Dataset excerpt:
--- start ---

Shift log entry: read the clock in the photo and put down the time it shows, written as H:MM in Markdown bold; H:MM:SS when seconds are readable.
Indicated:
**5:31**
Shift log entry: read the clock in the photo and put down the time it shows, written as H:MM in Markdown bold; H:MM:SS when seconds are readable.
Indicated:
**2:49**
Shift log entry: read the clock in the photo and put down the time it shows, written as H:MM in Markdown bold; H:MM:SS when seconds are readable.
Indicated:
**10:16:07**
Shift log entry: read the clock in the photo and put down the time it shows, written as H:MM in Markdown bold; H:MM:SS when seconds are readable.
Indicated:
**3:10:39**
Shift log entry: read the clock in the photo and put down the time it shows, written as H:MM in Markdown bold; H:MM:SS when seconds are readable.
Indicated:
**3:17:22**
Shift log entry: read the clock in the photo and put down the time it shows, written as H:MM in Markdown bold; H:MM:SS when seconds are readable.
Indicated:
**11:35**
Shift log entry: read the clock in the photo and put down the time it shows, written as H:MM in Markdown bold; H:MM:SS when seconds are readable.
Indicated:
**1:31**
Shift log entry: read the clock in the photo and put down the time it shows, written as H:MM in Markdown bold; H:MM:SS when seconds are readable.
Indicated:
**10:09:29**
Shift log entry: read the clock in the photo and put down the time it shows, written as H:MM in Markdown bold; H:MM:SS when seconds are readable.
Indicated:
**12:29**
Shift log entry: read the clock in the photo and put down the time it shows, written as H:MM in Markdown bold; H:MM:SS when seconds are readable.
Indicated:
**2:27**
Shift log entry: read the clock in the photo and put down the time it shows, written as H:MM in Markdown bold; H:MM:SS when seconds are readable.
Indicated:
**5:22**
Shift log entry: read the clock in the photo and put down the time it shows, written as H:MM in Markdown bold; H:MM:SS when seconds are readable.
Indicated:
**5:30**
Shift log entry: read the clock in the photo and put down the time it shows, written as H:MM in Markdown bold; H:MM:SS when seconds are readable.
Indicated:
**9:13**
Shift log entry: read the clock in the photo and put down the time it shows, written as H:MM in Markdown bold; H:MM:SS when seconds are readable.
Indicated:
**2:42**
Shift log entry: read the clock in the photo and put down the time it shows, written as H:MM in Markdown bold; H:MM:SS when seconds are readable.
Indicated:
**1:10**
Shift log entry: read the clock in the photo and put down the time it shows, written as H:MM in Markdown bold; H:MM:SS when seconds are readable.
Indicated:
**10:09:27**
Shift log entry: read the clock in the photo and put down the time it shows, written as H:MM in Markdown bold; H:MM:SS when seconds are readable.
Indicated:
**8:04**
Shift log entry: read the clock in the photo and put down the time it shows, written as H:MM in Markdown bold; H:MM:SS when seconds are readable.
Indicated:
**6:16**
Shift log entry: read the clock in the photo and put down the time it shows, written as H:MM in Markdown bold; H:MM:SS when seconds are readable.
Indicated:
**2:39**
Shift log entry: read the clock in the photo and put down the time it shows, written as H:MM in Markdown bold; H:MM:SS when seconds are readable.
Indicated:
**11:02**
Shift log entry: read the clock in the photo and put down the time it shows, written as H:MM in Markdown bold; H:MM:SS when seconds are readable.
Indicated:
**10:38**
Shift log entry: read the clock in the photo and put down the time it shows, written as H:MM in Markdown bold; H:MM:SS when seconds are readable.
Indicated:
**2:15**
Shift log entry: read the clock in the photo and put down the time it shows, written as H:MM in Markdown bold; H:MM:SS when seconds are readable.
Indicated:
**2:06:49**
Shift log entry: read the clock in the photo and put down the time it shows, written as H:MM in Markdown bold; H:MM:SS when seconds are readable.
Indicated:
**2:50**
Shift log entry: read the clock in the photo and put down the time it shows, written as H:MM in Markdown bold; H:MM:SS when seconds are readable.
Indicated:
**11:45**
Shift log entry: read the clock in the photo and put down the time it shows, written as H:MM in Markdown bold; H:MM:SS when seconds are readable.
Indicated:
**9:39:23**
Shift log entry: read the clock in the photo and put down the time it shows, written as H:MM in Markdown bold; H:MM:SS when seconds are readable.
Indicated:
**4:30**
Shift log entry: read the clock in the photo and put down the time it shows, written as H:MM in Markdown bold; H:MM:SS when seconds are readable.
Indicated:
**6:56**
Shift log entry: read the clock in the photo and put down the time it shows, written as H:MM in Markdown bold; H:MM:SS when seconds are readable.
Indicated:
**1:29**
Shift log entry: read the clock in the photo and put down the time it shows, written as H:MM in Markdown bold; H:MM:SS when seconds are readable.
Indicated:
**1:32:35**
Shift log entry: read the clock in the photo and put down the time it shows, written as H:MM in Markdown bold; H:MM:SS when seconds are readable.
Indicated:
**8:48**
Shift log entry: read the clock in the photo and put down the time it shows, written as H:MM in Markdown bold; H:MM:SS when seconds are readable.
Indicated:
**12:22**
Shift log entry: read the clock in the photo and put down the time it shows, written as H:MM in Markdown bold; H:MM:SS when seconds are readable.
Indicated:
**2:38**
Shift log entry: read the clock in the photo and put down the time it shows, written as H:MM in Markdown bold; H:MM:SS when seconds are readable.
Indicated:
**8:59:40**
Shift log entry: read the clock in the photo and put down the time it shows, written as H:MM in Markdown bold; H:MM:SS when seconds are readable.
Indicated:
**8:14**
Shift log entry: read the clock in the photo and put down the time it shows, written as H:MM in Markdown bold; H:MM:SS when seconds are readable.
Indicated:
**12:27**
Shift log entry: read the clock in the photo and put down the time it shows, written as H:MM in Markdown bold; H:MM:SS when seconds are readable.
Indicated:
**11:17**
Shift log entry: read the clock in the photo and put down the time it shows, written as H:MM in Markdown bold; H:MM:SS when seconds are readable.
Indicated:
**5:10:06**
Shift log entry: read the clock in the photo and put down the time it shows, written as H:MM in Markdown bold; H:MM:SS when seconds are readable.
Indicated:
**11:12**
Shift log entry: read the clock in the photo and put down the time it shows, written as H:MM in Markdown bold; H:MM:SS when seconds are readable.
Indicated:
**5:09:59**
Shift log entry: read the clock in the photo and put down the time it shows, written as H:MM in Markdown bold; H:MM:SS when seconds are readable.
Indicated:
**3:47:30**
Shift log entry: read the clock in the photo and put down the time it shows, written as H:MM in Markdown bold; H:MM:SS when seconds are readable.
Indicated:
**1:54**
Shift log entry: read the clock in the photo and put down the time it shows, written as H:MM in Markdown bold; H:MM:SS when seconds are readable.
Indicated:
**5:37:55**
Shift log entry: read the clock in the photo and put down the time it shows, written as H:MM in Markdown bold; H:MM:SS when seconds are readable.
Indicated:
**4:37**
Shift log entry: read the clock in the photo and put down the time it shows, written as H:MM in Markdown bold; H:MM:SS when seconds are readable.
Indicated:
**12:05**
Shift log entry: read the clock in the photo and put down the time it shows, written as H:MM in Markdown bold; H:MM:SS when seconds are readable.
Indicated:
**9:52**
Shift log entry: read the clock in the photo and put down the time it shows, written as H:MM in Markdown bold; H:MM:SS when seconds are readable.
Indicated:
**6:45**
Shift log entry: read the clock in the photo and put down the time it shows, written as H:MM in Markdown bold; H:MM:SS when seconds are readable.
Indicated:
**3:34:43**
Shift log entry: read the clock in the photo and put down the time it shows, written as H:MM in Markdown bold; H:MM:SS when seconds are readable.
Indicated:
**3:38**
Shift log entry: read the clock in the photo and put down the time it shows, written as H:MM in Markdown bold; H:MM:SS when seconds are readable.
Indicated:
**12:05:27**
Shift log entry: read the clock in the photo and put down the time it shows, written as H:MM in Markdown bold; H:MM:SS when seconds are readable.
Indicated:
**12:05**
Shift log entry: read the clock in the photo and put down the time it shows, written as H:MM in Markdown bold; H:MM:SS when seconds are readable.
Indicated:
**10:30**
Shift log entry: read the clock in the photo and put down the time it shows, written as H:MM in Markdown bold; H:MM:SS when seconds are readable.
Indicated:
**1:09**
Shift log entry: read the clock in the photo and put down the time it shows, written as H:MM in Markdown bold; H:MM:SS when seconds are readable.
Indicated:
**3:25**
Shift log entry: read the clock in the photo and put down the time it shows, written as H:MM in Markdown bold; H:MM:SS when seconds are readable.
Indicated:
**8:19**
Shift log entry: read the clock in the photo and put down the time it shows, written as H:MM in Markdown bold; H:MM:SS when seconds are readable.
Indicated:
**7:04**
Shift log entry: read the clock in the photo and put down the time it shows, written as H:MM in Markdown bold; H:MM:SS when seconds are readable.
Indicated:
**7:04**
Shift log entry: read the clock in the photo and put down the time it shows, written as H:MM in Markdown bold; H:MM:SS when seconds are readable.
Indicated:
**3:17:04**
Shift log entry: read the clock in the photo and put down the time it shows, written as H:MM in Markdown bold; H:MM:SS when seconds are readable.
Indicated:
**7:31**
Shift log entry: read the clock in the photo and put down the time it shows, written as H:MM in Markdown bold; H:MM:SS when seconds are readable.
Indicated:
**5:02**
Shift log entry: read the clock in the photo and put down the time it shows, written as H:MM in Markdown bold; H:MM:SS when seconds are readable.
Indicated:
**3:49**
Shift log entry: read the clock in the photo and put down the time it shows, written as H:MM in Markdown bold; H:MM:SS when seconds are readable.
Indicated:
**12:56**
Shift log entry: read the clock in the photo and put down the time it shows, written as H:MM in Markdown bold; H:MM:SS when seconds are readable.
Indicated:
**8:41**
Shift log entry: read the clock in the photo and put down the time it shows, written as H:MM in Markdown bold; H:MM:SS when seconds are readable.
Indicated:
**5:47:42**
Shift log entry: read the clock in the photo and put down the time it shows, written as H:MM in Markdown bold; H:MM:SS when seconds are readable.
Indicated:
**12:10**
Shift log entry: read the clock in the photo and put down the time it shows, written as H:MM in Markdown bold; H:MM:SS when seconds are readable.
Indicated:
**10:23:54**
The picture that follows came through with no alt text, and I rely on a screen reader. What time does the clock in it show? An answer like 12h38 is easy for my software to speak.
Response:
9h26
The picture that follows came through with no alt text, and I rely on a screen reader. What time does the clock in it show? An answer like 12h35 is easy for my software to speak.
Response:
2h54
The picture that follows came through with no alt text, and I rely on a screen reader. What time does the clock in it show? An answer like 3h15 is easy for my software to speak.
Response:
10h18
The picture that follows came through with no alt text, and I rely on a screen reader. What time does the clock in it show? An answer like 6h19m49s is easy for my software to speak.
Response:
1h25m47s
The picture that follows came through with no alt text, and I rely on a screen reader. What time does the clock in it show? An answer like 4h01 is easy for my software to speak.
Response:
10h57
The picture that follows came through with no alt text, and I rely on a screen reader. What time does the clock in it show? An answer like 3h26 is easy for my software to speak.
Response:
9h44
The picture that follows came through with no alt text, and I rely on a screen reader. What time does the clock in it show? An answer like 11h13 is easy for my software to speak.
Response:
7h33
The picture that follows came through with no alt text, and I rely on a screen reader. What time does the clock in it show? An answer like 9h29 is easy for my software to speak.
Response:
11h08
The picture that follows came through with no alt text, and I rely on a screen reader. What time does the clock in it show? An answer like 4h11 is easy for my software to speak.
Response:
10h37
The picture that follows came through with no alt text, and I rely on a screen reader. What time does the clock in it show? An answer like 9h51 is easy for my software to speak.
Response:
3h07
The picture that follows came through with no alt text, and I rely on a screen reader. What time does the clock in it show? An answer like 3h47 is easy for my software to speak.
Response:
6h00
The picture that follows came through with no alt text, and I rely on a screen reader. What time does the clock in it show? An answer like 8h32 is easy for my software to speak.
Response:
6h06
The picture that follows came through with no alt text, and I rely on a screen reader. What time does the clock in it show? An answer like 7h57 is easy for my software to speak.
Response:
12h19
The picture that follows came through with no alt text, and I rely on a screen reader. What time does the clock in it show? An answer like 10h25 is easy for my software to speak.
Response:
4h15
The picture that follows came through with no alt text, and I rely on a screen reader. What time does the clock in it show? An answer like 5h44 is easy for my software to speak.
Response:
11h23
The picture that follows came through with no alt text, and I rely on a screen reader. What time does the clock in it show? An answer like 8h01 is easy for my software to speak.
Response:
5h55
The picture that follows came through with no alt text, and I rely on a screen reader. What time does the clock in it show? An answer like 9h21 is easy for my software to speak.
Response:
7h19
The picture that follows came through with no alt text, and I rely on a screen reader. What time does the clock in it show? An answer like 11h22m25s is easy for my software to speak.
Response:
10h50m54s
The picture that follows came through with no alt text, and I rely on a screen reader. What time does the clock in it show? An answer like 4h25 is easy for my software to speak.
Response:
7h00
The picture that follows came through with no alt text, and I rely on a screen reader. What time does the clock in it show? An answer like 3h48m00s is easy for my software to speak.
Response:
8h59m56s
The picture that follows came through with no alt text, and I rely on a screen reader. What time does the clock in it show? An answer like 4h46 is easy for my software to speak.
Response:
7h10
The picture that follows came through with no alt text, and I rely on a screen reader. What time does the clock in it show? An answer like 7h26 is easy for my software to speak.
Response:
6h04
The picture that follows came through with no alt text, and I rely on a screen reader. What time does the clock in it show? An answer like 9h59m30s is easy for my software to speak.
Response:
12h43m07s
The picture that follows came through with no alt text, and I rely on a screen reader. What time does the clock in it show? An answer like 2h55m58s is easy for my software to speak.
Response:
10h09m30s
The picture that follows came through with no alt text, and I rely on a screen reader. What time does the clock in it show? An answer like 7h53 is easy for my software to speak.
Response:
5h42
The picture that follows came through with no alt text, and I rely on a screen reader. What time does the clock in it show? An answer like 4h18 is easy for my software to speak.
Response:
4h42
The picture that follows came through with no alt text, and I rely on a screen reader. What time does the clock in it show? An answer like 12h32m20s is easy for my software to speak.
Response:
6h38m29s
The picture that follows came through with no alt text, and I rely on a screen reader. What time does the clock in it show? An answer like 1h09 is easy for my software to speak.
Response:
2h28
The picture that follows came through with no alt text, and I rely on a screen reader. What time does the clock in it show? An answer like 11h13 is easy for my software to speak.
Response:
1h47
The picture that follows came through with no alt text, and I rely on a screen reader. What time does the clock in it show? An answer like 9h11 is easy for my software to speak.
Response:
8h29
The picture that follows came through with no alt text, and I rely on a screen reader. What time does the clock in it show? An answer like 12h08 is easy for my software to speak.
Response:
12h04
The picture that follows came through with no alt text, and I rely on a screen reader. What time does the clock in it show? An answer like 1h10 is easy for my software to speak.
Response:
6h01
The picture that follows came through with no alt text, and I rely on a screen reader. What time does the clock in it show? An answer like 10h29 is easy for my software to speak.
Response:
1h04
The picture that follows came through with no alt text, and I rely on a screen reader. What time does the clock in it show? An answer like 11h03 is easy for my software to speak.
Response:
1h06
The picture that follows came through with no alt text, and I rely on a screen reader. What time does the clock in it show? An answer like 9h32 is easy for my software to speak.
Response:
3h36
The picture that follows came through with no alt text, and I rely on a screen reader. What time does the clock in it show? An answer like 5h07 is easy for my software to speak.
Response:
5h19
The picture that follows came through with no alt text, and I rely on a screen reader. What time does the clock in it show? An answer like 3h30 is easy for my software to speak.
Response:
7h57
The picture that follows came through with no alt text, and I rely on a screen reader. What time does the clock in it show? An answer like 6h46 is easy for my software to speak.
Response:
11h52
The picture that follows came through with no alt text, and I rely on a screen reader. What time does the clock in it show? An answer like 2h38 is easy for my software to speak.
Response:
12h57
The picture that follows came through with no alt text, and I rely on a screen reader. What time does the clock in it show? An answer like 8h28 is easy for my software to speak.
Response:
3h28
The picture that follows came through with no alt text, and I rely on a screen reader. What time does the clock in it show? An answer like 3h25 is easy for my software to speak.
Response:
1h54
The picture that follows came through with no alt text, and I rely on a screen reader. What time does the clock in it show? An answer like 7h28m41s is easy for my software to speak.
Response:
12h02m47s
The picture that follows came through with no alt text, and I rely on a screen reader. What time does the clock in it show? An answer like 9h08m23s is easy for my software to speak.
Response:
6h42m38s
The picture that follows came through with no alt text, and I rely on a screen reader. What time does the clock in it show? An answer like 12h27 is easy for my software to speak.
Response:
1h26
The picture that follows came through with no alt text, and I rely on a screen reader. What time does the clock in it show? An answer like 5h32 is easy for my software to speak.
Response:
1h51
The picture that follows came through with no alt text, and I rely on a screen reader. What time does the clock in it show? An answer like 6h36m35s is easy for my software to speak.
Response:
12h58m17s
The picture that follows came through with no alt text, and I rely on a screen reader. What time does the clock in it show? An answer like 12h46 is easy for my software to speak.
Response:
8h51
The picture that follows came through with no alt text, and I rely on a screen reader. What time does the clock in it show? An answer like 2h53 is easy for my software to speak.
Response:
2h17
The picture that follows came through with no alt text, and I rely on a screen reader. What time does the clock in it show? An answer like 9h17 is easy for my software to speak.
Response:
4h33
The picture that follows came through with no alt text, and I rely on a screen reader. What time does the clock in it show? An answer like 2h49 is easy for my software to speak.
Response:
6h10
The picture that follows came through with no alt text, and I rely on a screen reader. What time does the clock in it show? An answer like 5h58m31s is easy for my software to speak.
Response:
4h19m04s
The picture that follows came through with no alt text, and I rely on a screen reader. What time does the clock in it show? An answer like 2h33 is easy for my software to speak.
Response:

--- end ---

• [SHORT TASK] Copy word for word everything from the line containing "2h33 is easy for my software to speak." down through the end of the records.

• [SOLUTION FOR THIS TASK]
The picture that follows came through with no alt text, and I rely on a screen reader. What time does the clock in it show? An answer like 2h33 is easy for my software to speak.
Response:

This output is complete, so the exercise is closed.